Halftone Image of Crowd

Digital Echolocation
 

Fabián de la Parra Rodríguez

The current digital era has inevitably transformed the ways in which we interact with others and the ways in which we understand ourselves. It has transformed our social identity and the social landscape upon which that identity is developed. As social creatures, our interactions define how we exist and how we coexist with others. The present Coronavirus pandemic has displaced our social interactions onto online platforms almost entirely. In order to explore the effects of this displacement, the invitation sent out to the participants of Group 5 of the Feeling Digital Workshop was to explore our virtual territory in whatever way we saw fit. I decided to create a map of the virtual territory I was inhabiting at the time through an exercise that I found comparable to the ways in which bats understand their surroundings: echo locution. As a result of this comparison, the title for this experiment was decided to be “Digital Echolocation”. It consists of 3 takes that were recorded through Zoom to observe the ways in which my digital territory transformed and changed as I walked through the apartment. The three takes were edited together along with observations on the result of this experiment.

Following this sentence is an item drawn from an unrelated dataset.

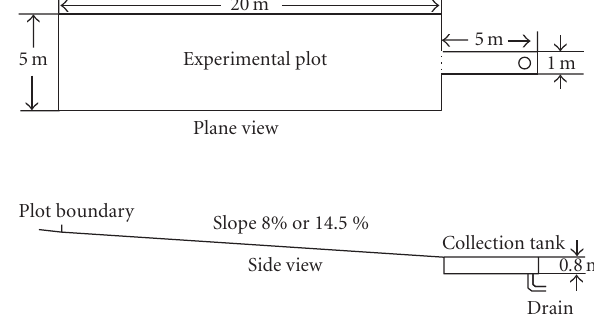
Figure 2: A scheme of the experimental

            As I walk through the apartment, I read the poem “Alone” by Maya Angelou. The video explains that this decision was taken to express the observation that internet and social media users are firstly alone in their virtual territory. It is a space in which we seek entertainment, information, and company; nevertheless, it is a space we inhabit alone. Consequently, people can be in a shared physical space while being isolated in their own virtual space. People can also be physically isolated while seeking company through their online interactions. In the video, I also comment on the association that many have of their cell phones or other devices with the sentiment of being home. People feel out of home when they cannot find their personal communication devices. Another observation is made pointing out the tendency that people have to associate the quality of their internet connection with the quality of themselves. People will often apologize for having a bad connection, as if this were something that they deliberately made happen.

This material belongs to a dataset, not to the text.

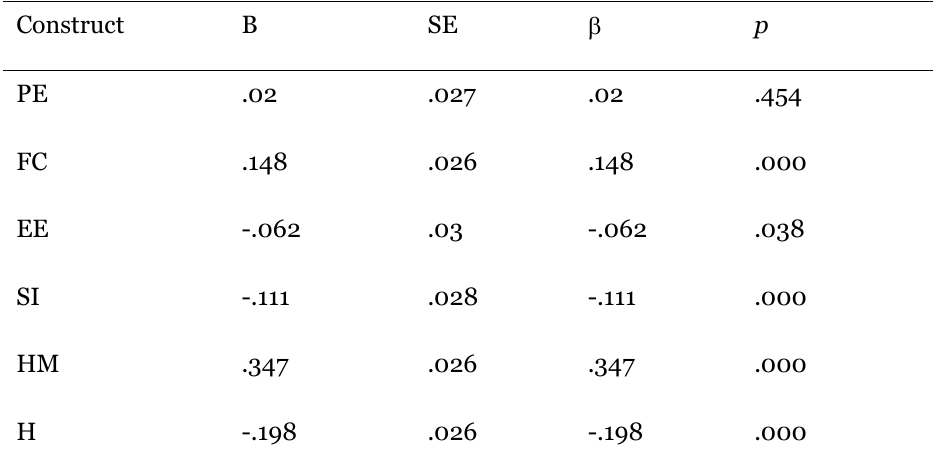
Unstandardized and Standardized Regression Coefficients for the Constructs Entered in the Model Construct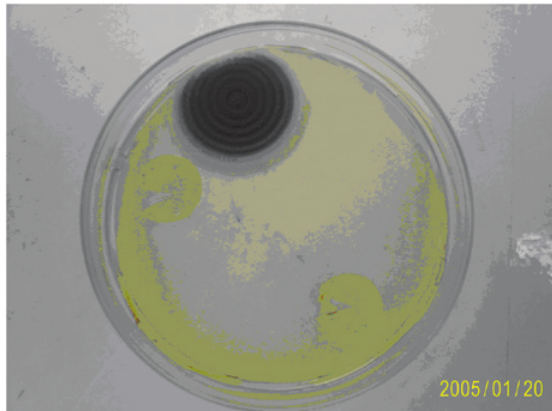
Figure 4: Fungal growth adjacent to a Hydron (expiry date 2009) blister packed contact lens after twenty six days of incubation. (Please ignore the date due to incorrect camera set-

            Finally, in the video I also make a connection to the realm of desires and the virtual territory. The internet is a space that is filled with desirable content in order to seduce its users into continuous interactions. I cite an article by Alessandra Lemma (2015) that discusses the evolution of psychoanalysis through technological interactions. As the virtual has evolved and developed, the scope and content of the users’ desires have evolved and expanded as well. The conclusion to which I arrived following my experiment is that virtual territory refers to the frontier between how we wish to present ourselves and the ways in which these desires are frustrated by circumstances that are beyond our control.

References

Lemma, A. (2015). Psychoanalysis in times of technoculture: Some reflections on the fate of the body in virtual space. The International Journal of Psychoanalysis, 96(3), 569-582.